Hacker News new | ask | show | jobs
by daniele_dll 1374 days ago
(I am the main author of cachegrand) I definitely agree, that's why cachegrand puts the focus on functionalities like an on-disk db, which will also be a timeseries db, active-active replication and support for webassembly.

In terms of "just performance", Redis can easily chew 200k GET RPS on an average low-core count VM, even if an application does 10 Redis queries per request in average it would still take 20k requests to saturate it, if we leave 15% of marging for peak traffic / issues / surprises / etc, it would still take an application handling 17.5k RPS which is an HUGE amount if we think that this would require easily between 50 and 100 machines beefy machines!

I think the biggest limitation nowadays is instead the cost of using "only" memory for the cache and having to use a bunch of different systems to process your data.

Try to imagine what you would be able to do if cachegrand would ingest your stream as kafka-compatible server, run your webassembly compiled script and/or run your ML/AI models (leveraging webassembly) and then let push data to other databases / systems and/or let you access your processed data via the Redis / Memcache / GraphQL interface!

And on top of this, imagine that all these modules (Kafka, Redis, Memcache, GraphQL, etc.) can leverage a network bypass and a nvme bypass to perform super fast I/O.

It's a lot of stuff, but that's my long term goal / vision.

Of course to achieve all of this, you need a blazing fast and very flexible base! We are currently focusing on the Redis support because needs many different bits and pieces and would allows us to have people starting to use cachegrand which is a key to understand if the grand plan makes sense :)

1 comments

I roughly agree that get throughput is not generally a bottleneck, but

> 17.5k RPS which is an HUGE amount if we think that this would require easily between 50 and 100 machines beefy machines!

Maybe we have different definitions of beefy, but in terms of HTTP, we serve 2-4x this on less than half that.

If I might ask, as I guess from your comments you are using Redis or a compatible platform, which are your numbers? Specifically I am referring to number of servers / vms for Redis, total core count, total memory available, total memory usage.

Thanks!

I don't understand this comment in relation to your previous one at all, then.

You said:

Redis can easily chew 200k GET RPS on an average low-core count VM, even if an application does 10 Redis queries per request in average it would still take 20k requests to saturate it... which is an HUGE amount if we think that this would require easily between 50 and 100 machines beefy machines!

Which says you estimate 50-100 machines to saturate one "low-core count VM" Redis. But now you say you meant 50-100 machines for Redis servers?

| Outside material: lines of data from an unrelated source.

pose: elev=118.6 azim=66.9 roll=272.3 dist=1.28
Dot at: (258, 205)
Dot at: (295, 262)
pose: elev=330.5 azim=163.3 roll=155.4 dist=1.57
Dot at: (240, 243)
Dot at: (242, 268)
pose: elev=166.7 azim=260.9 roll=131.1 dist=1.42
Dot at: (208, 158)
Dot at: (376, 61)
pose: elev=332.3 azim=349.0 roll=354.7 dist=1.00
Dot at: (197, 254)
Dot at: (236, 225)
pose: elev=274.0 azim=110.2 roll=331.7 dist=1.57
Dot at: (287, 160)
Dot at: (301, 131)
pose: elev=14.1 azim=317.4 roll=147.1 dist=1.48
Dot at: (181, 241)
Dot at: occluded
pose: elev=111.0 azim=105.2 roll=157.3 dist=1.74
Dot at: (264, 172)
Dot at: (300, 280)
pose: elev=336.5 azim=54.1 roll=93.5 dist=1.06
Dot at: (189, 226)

We run about 20 machines, perhaps the equivalent of 10 "beefy machines", to handle a ~50k/sec request load (with substantially higher peaks). We have less than 100 servers total, most of which are doing asynchronous data processing and not directly in the request pipeline. Our data storage architecture is not really comparable to redis in terms of request load as it's insert/upsert-dominated but the total size is 5-10TB.

Let me answer and then give you some background for my question.

> Which says you estimate 50-100 machines to saturate one "low-core count VM" Redis. But now you say you meant 50-100 machines for Redis servers?

No, I was referring to machines running business logic functionalities using Redis as part of their processing pipeline.

Said that, the reason for which I was asking for some numbers was to figure out if my expectation of "very often you need more room for the data than better performance" was making sense.

Because cachegrand will be able to store data on disk and to handle stream writes as well allowing to leverage the time series db, once fully implemented, it will able to cover a number of different needs. This combined with the ability to run Webassembly means that you will also be able to run whatever you want directly in place and data will not have to go out and in from multiple systems to be processing making the pipelines much faster and cheaper to run.

Of course it doesn't take 1 day, especially because I am working on cachegrand during my free time (e.g. At night or over the weekends).